Tobias Kindermann

Das Großfeuer am Mittwoch, 23. November, in einem Gartenbaubetrieb in Altenkunstadt ist auf einen technischen Defekt zurückzuführen. Das teilte das Polizeipräsidium Oberfranken unserer Zeitung auf Nachfrage mit.
"Weil der Grad der Zerstörung so hoch war, kann man allerdings nicht sagen, wo der Brand begann", sagte Pressesprecher Jürgen Stadter. Anhaltspunkte für eine vorsätzliche Brandstiftung hätten die Ermittler nicht finden können.
Bei dem Feuer in den frühen Morgenstunden war die Lagerhalle komplett abgebrannt. Fahrzeuge und Ausrüstung des Betriebes wurden dabei total zerstört. Der Schaden liegt im Millionenbereich. Weil Einsturzgefahr bestand, musste das Gebäude direkt nachdem Brad abgerissen werden, damit die Feuerwehr noch vorhandene Glutnester löschen konnte.

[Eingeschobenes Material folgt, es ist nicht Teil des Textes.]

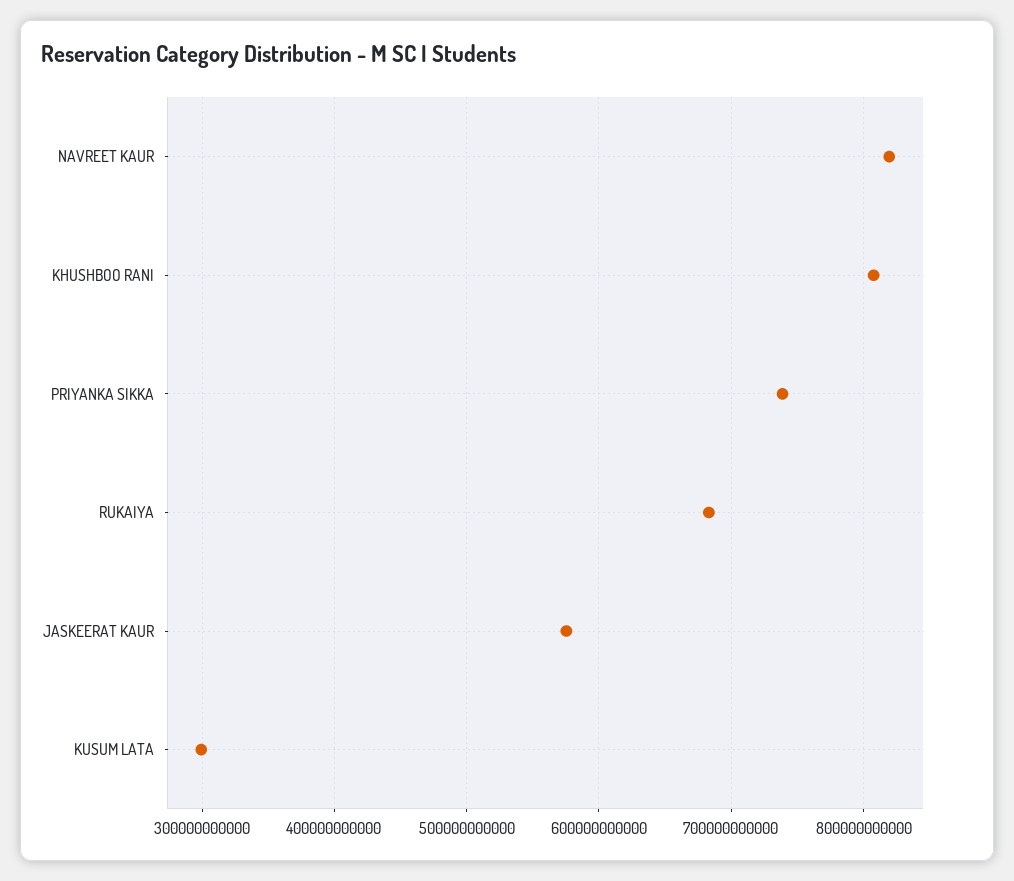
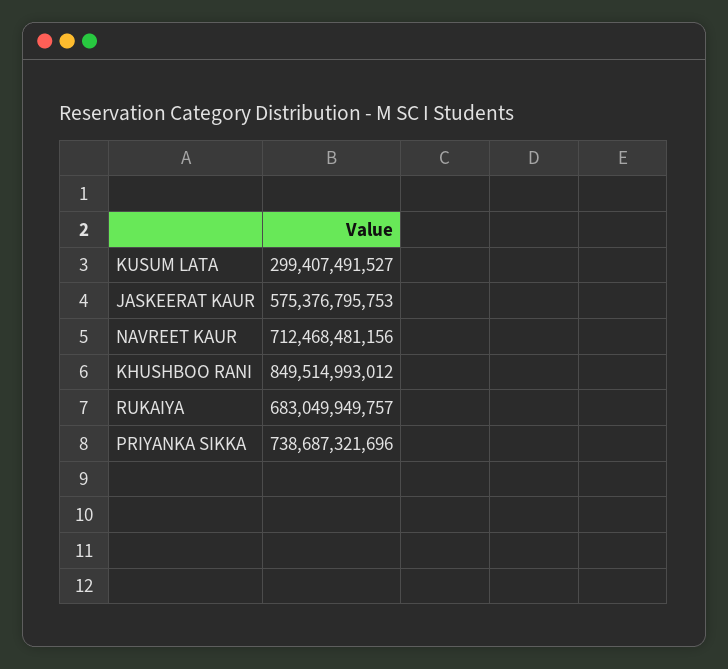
  {
-   "NAVREET KAUR": 820000000000,
+   "NAVREET KAUR": 712468481156,
-   "KHUSHBOO RANI": 810000000000,
+   "KHUSHBOO RANI": 849514993012,
    "PRIYANKA SIKKA": 738687321696,
    "RUKAIYA": 683049949757,
    "JASKEERAT KAUR": 575376795753,
    "KUSUM LATA": 299407491527
  }

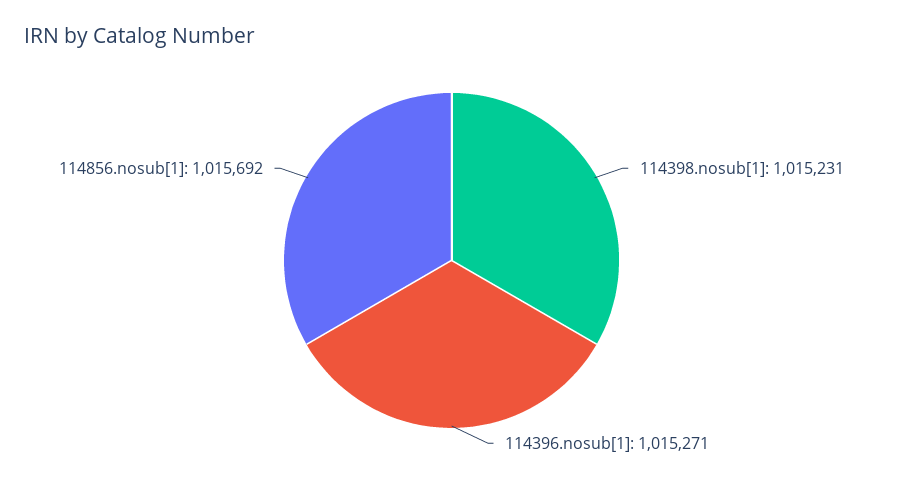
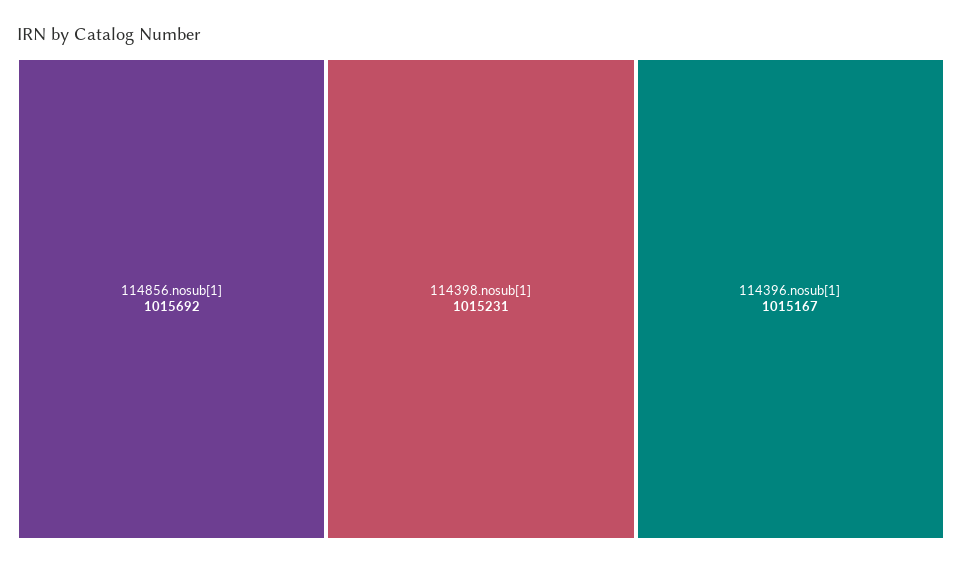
  {
    "114398.nosub[1]": 1015231,
-   "114396.nosub[1]": 1015271,
+   "114396.nosub[1]": 1015167,
    "114856.nosub[1]": 1015692
  }

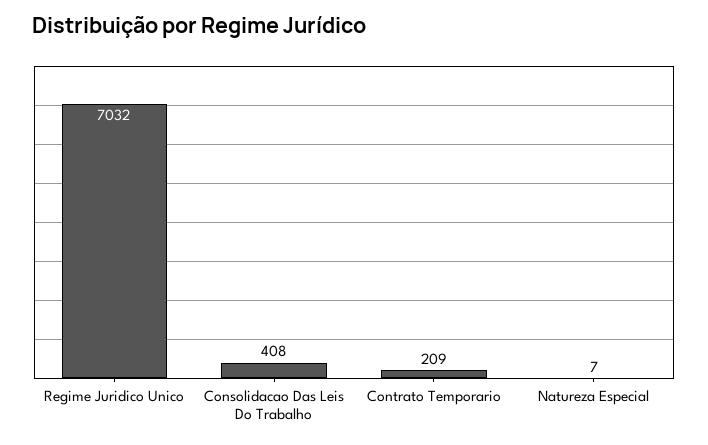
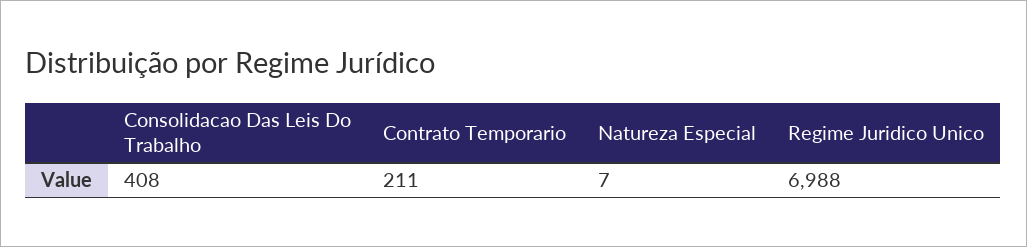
  {
-   "Regime Juridico Unico": 7032,
+   "Regime Juridico Unico": 6988,
    "Consolidacao Das Leis Do Trabalho": 408,
-   "Contrato Temporario": 209,
+   "Contrato Temporario": 211,
    "Natureza Especial": 7
  }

Auch in einem zweiten Fall hat die Polizei keine Spuren gefunden, die auf Brandstiftung hindeuten. Nur neun Tage zuvor war ein Pferdestall am Ortsrand von Altenkunstadt ausgebrannt. Zwei Ponys und vier Ziegen konnten rechtzeitig aus dem Stall gerettet werden. Die Brandursache selber ist noch unklar. Der Sachschaden liegt hier bei etwa 50 000 Euro.